-- Given text follows --
Black Fox (Canada) - The Black Fox Mine is located outside of Matheson, Ontario, Canada, in the Timmins Gold District and is 100% owned and operated by Brigus Gold Corp. The Black Fox Mine includes both open-pit and underground operations that are running concurrently and the ore is being trucked to the Black Fox Mill. Sandstorm acquired two streaming interests from Brigus Gold in late 2010. In exchange for an upfront payment of $56.3m plus an ongoing per-ounce cost of $500/oz., Sandstorm has the right to purchase 8% of the life of mine gold production on the main Black Fox Property plus an additional 6.7% on the life of mine gold production of the Black Fox Extension (Grey Fox and Pike River).

The Phase I expansion, though small, has been completed and has been seen in increasing attributable production to Sandstorm Gold. Black Fox reached the production target of 65,000-70,000 oz. in 2012, jumping to 90,000-100,000 oz. forecast in 2013. It remains to be determined whether Phase II expansion will occur; however, it is likely, should it be undertaken in 2014-2015 to significantly increase throughput. Phase I will increase mill throughput 10% to 2,200 tpd (approximately 110,000-120,000 oz. per year) and Phase II will cause mill throughput to jump a whopping 59% to 3,500 tpd (190,000 oz. per year). Black Fox is forecast to produce 110,000 ounces annually for 12 years +/-. However, very encouraging and expansive drill results on the property indicate this will easily be a 15+ year mine. Longer-term growth for Sandstorm will be in the Black Fox Extension in addition to the underground operation at the main deposit.
-- Given text concluded --
-- Material provided follows --
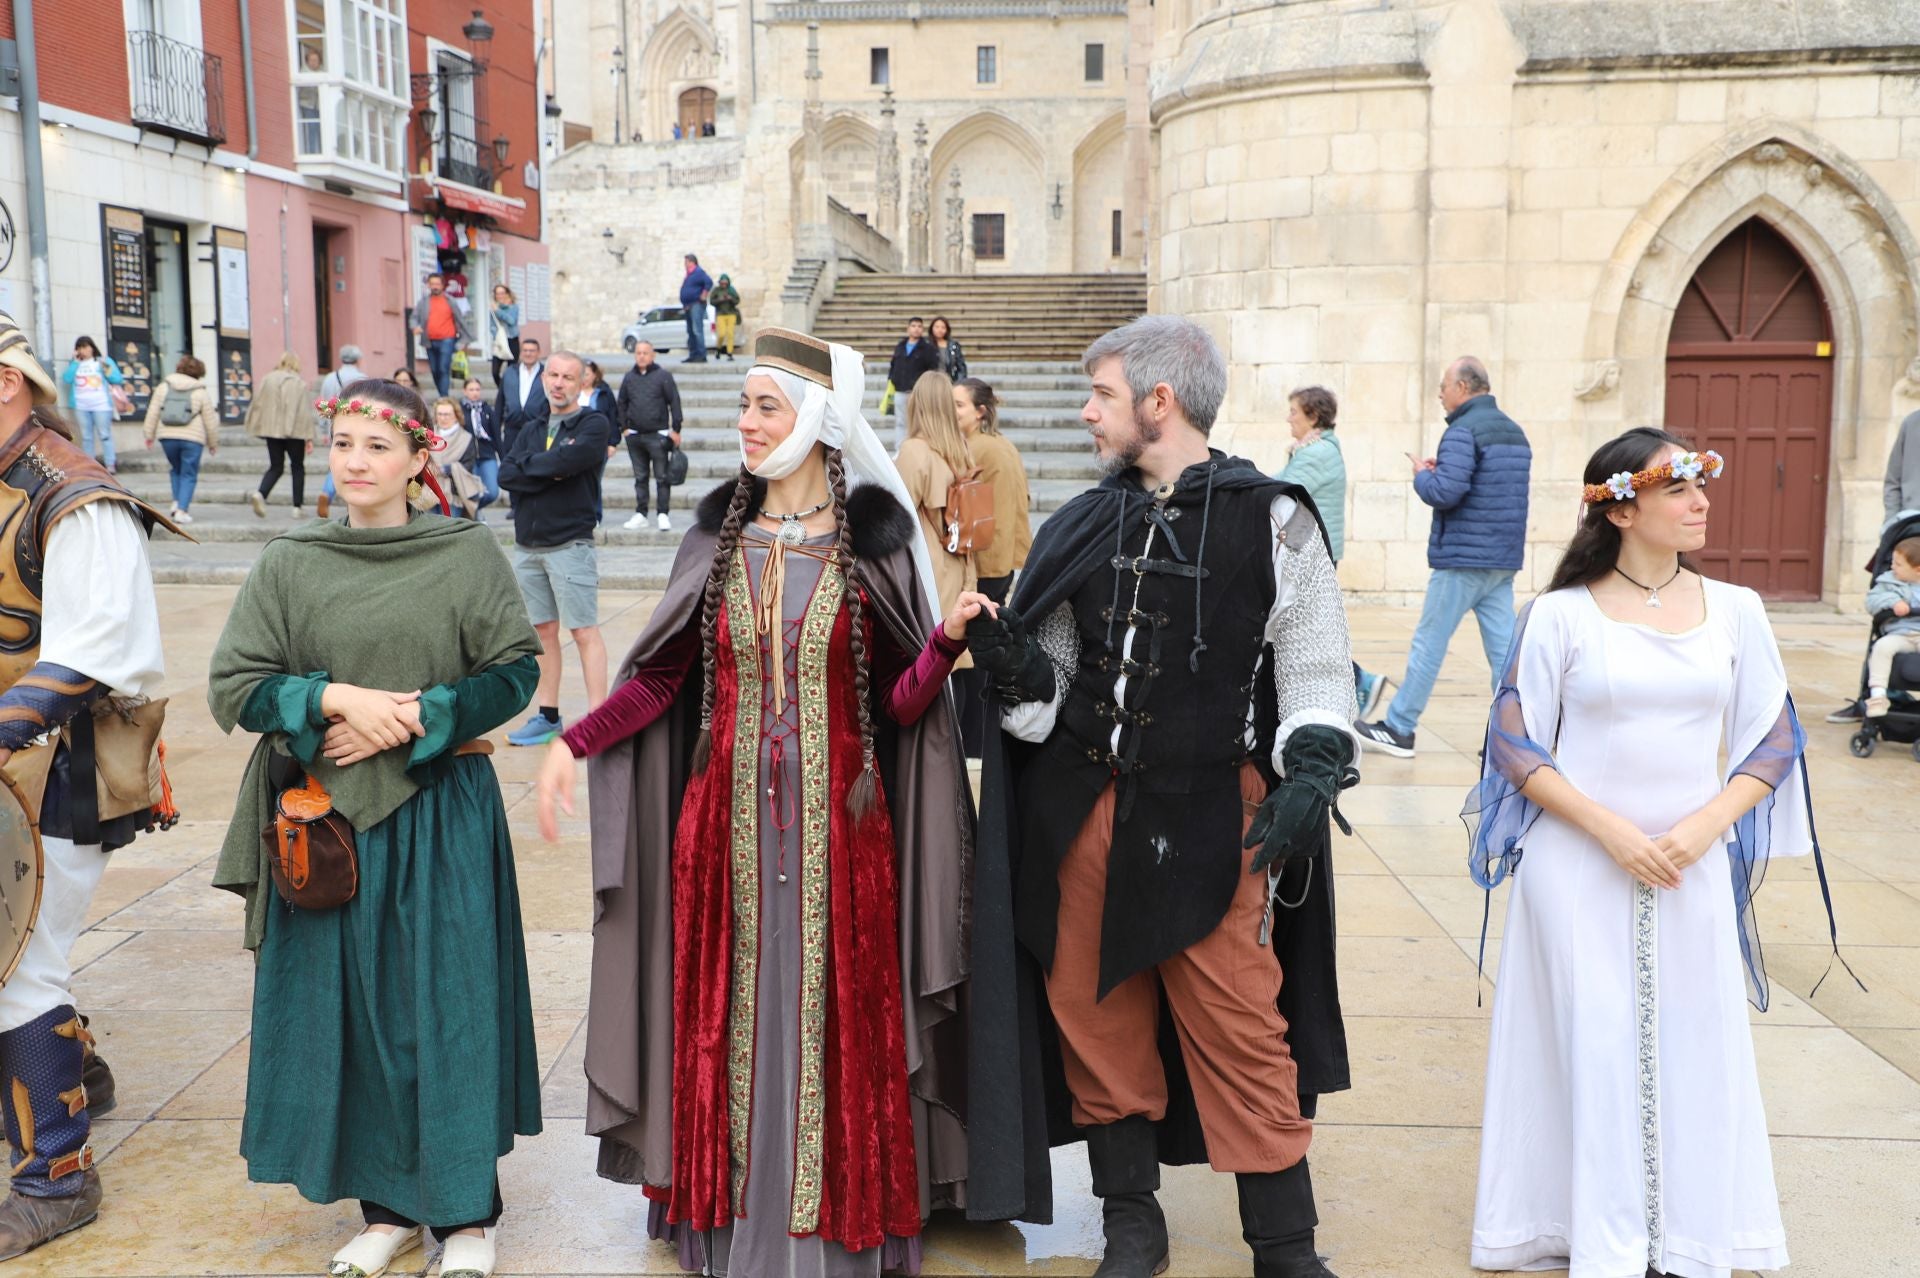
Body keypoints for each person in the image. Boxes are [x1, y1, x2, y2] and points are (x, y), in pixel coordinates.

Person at [532, 325, 977, 1278]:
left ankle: (826, 1224)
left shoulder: (875, 549)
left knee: (831, 1024)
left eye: (763, 405)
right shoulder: (715, 540)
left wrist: (942, 645)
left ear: (818, 419)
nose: (743, 421)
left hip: (843, 838)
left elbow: (900, 706)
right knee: (724, 1022)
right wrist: (574, 742)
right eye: (741, 405)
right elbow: (659, 680)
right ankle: (732, 1222)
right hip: (720, 836)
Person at [964, 315, 1358, 1278]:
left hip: (1217, 816)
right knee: (1095, 1018)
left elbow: (1313, 668)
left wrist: (1310, 772)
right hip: (1083, 815)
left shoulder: (1278, 518)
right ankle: (1133, 1227)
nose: (1088, 413)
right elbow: (1044, 700)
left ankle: (1286, 1249)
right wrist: (1010, 661)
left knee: (1242, 1025)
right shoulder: (1083, 522)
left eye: (1100, 395)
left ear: (1159, 400)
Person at [1465, 427, 1845, 1277]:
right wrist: (1609, 831)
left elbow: (1774, 741)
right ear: (1623, 505)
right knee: (1592, 1043)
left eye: (1700, 485)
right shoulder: (1558, 615)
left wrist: (1706, 826)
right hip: (1578, 864)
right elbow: (1516, 746)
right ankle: (1597, 1235)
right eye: (1681, 488)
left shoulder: (1738, 612)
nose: (1702, 501)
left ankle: (1688, 1235)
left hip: (1691, 864)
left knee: (1692, 1043)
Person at [209, 377, 542, 1278]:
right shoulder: (292, 561)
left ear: (418, 462)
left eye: (377, 446)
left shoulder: (464, 554)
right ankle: (387, 1207)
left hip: (441, 819)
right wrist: (333, 698)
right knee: (351, 1014)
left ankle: (468, 1216)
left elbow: (514, 672)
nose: (356, 462)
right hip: (329, 830)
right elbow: (234, 684)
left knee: (449, 1008)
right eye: (344, 443)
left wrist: (422, 715)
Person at [0, 315, 178, 1260]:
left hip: (56, 773)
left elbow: (94, 649)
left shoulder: (78, 497)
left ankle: (55, 1178)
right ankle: (82, 1072)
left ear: (6, 383)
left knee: (18, 960)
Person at [1354, 356, 1531, 758]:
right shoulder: (1515, 433)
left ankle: (1399, 727)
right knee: (1504, 654)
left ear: (1464, 388)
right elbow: (1484, 485)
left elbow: (1445, 492)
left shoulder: (1463, 430)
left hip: (1462, 560)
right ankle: (1519, 733)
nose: (1439, 394)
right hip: (1501, 560)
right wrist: (1444, 470)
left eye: (1444, 387)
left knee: (1429, 644)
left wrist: (1422, 474)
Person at [499, 351, 612, 746]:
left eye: (568, 376)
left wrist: (532, 468)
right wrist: (549, 468)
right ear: (544, 378)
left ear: (583, 382)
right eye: (553, 375)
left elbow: (575, 458)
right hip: (528, 545)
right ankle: (547, 716)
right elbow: (505, 474)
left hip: (569, 542)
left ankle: (600, 719)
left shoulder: (593, 423)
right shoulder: (531, 428)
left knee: (583, 631)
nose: (559, 382)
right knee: (543, 632)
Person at [1277, 386, 1388, 720]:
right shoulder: (1311, 450)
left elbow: (1282, 488)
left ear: (1313, 416)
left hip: (1310, 552)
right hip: (1310, 548)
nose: (1289, 417)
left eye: (1294, 411)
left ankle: (1362, 681)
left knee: (1305, 631)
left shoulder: (1317, 454)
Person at [951, 377, 1031, 756]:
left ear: (980, 412)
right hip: (1004, 559)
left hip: (985, 559)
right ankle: (980, 737)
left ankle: (974, 740)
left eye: (960, 405)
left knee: (974, 655)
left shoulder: (976, 448)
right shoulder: (1002, 444)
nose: (953, 413)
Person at [1832, 408, 1920, 722]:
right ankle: (1873, 699)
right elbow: (1893, 482)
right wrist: (1894, 526)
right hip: (1907, 533)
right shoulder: (1912, 423)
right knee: (1883, 624)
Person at [895, 372, 978, 625]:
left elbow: (898, 514)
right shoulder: (961, 448)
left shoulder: (914, 450)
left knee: (930, 649)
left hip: (927, 564)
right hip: (960, 560)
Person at [142, 353, 220, 525]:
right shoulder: (200, 391)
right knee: (189, 473)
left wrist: (149, 435)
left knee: (176, 469)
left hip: (167, 436)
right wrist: (213, 443)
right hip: (192, 438)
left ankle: (177, 501)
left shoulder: (164, 387)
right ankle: (182, 510)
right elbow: (210, 419)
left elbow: (153, 411)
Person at [616, 340, 683, 532]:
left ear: (653, 355)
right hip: (635, 436)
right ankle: (641, 513)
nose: (642, 356)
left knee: (662, 477)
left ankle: (663, 514)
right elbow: (621, 403)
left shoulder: (663, 376)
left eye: (645, 353)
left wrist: (676, 428)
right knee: (640, 477)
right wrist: (624, 428)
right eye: (638, 353)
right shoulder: (629, 378)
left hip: (658, 436)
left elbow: (674, 401)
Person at [246, 352, 316, 519]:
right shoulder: (298, 383)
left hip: (272, 430)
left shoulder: (267, 379)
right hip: (295, 432)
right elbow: (304, 411)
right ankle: (297, 507)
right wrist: (309, 436)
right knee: (297, 467)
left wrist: (256, 424)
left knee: (276, 466)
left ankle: (261, 493)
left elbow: (257, 403)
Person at [1864, 535, 1920, 720]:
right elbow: (1872, 601)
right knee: (1881, 647)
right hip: (1900, 634)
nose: (1892, 567)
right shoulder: (1888, 582)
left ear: (1917, 570)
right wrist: (1893, 602)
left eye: (1898, 564)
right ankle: (1878, 696)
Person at [313, 345, 367, 521]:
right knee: (356, 463)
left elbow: (323, 404)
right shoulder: (363, 379)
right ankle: (354, 502)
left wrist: (323, 428)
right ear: (358, 359)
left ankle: (327, 493)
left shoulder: (329, 378)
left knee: (337, 463)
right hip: (359, 428)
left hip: (335, 428)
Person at [60, 336, 125, 474]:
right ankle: (90, 465)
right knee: (86, 436)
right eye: (79, 348)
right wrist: (75, 362)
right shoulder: (75, 364)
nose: (83, 350)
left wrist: (106, 368)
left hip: (101, 404)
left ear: (92, 347)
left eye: (85, 347)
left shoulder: (102, 361)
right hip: (81, 405)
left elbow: (116, 378)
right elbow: (67, 379)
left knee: (104, 434)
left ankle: (110, 464)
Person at [425, 396, 487, 519]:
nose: (443, 418)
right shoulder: (427, 436)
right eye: (440, 414)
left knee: (448, 532)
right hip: (427, 491)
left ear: (456, 415)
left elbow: (468, 465)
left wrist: (446, 469)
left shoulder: (466, 438)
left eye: (447, 414)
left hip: (453, 493)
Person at [411, 273, 471, 397]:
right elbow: (414, 317)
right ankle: (442, 394)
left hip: (447, 339)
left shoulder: (450, 300)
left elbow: (461, 319)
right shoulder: (423, 302)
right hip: (429, 340)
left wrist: (465, 339)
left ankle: (444, 397)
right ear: (428, 285)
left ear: (443, 285)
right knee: (434, 370)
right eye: (432, 284)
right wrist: (415, 327)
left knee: (443, 368)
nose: (435, 287)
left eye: (437, 284)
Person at [885, 318, 940, 446]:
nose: (916, 328)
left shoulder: (927, 348)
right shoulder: (900, 346)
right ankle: (900, 449)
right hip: (900, 390)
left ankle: (916, 447)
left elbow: (932, 368)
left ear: (922, 329)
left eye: (919, 326)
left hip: (917, 392)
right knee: (900, 422)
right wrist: (892, 379)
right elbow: (894, 364)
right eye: (913, 325)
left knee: (917, 422)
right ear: (908, 328)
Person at [495, 336, 547, 461]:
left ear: (538, 353)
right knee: (510, 462)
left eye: (532, 350)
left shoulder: (546, 373)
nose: (528, 353)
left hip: (536, 427)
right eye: (525, 350)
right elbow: (500, 400)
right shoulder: (510, 372)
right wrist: (497, 424)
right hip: (512, 427)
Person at [461, 376, 503, 513]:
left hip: (487, 455)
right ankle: (474, 515)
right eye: (471, 389)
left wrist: (503, 458)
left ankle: (472, 511)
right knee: (472, 492)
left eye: (477, 389)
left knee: (492, 492)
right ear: (464, 391)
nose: (475, 392)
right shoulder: (459, 410)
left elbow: (496, 434)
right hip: (468, 458)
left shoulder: (487, 410)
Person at [680, 253, 713, 363]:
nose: (684, 264)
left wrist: (704, 294)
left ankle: (701, 354)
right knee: (690, 331)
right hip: (689, 306)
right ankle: (693, 354)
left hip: (696, 304)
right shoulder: (689, 274)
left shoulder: (698, 272)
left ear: (692, 262)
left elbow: (708, 282)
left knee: (697, 330)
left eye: (686, 262)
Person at [490, 283, 521, 384]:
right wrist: (496, 336)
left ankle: (508, 393)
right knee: (495, 372)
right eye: (497, 293)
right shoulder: (493, 308)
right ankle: (502, 391)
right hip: (500, 342)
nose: (500, 296)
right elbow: (492, 325)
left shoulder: (513, 307)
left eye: (502, 293)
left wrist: (498, 310)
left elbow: (511, 321)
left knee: (511, 371)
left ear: (507, 294)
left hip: (512, 340)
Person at [708, 273, 741, 360]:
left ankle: (729, 353)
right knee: (721, 334)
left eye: (725, 283)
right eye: (722, 283)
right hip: (720, 314)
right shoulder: (716, 290)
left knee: (730, 334)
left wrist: (730, 298)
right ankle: (718, 348)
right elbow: (711, 301)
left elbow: (737, 300)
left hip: (731, 313)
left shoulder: (731, 290)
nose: (724, 285)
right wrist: (720, 299)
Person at [930, 316, 967, 383]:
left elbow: (961, 367)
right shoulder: (926, 345)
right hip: (931, 382)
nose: (940, 330)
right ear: (932, 328)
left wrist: (959, 383)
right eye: (937, 327)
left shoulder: (953, 346)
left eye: (943, 327)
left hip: (949, 381)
-- Material provided concluded --
■ Work request A:
In the Black Fox Mine text, what upfront payment did Sandstorm make to Brigus Gold for its streaming interests?
■ Work request B:
Rewrite the paragraph of the Black Fox Mine text that begins "The Phase I expansion, though small" as a short bulleted list that keeps its main facts.
■ Work request C:
Resume the Black Fox Mine text where it stops.

■ Your response A:
$56.3m

■ Your response B:
- The small Phase I expansion is complete and has increased Sandstorm Gold's attributable production.
- Black Fox reached its 2012 production target of 65,000–70,000 oz., with 90,000–100,000 oz. forecast for 2013.
- Phase II expansion has not been decided; if it goes ahead, it would likely be undertaken in 2014–2015.
- Phase I raises mill throughput 10% to 2,200 tpd (about 110,000–120,000 oz. per year).
- Phase II would raise mill throughput 59% to 3,500 tpd (190,000 oz. per year).
- The mine is forecast to produce about 110,000 oz. annually for roughly 12 years, but drill results suggest a mine life of 15+ years.
- Sandstorm's longer-term growth will come from the Black Fox Extension and the underground operation at the main deposit.

■ Your response C:
Bachelor Lake (Canada) - Bachelor Lake is a greenstone hosted gold mine located outside of Val d'Or in Quebec, Canada, and is operated by Metanor Resources Inc. Following the Black Fox acquisition, Sandstorm Gold paid Metanor Resources $20m in exchange for a 20% streaming interest in Bachelor Lake for an ongoing purchase price per ounce of $500/oz. for the life of mine. Bachelor Lake was initially forecast to produce 60,000 oz. per annum, however, a study showed this high-grade deposit was achievable at just 66% capacity, leaving plenty of room for increasing annual production of this high-grade mine, not to mention a signifi­cant mine life extension that is currently just 2.5 years. Total considerations per ounce of gold receivable equate to $620/oz., however, we think this will decline over time due to new reserves and resources being identified. Bachelor Lake will serve as Sandstorm's primary growth driver in 2013 and the first part of 2014.

Summit Mine (USA) - In exchange for an upfront payment of $4m and $400 plus an ongoing purchase price per ounce, Sandstorm has the right to purchase 22% of life of mine gold production. Although Summit is a small non-core asset, the return on investment and all-in cost per ounce of gold is very attractive. Summit will produce approximately 10,000-12,000 ounces annually for an initial 12-year period, equating to annual attributable production of 2,400 ounces, although Sandstorm has the right to purchase 50% of the first 10,000 oz. Total considerations per ounce of gold are $554/oz.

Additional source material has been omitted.